:: Your objective ::
Identify every line in the data below that contains the string "from" and copy each of those lines. Matching is case-sensitive.

:: Material provided ::

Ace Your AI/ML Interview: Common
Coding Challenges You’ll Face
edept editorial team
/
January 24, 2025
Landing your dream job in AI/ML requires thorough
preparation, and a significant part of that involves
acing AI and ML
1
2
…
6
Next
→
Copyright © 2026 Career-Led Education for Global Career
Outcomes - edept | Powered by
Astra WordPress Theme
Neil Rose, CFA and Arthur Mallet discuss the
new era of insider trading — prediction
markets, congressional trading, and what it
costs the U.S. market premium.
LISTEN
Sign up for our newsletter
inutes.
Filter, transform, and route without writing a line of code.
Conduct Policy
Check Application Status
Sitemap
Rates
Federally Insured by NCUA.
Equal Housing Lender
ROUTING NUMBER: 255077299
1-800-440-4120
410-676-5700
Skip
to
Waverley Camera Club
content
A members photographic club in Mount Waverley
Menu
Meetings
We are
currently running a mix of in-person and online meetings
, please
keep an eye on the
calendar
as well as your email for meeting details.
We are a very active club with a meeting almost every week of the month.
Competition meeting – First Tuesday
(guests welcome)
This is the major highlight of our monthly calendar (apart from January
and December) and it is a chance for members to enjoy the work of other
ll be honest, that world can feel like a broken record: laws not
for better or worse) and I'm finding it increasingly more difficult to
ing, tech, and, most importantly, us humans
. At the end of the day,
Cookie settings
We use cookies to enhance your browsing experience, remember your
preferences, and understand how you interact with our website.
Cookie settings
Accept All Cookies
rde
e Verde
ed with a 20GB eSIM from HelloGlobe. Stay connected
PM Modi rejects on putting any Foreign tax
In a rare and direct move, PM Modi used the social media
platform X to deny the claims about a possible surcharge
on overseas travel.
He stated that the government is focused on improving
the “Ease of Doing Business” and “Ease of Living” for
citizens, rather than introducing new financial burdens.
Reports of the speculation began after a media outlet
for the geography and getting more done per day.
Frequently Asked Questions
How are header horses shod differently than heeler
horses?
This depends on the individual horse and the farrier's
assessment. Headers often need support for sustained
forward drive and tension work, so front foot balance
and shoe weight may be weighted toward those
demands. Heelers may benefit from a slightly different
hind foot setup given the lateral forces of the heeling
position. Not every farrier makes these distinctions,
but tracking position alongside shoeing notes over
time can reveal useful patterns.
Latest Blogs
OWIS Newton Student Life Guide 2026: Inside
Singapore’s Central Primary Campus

:::

:: Response to the task ::
This is the major highlight of our monthly calendar (apart from January
ed with a 20GB eSIM from HelloGlobe. Stay connected
demands. Heelers may benefit from a slightly different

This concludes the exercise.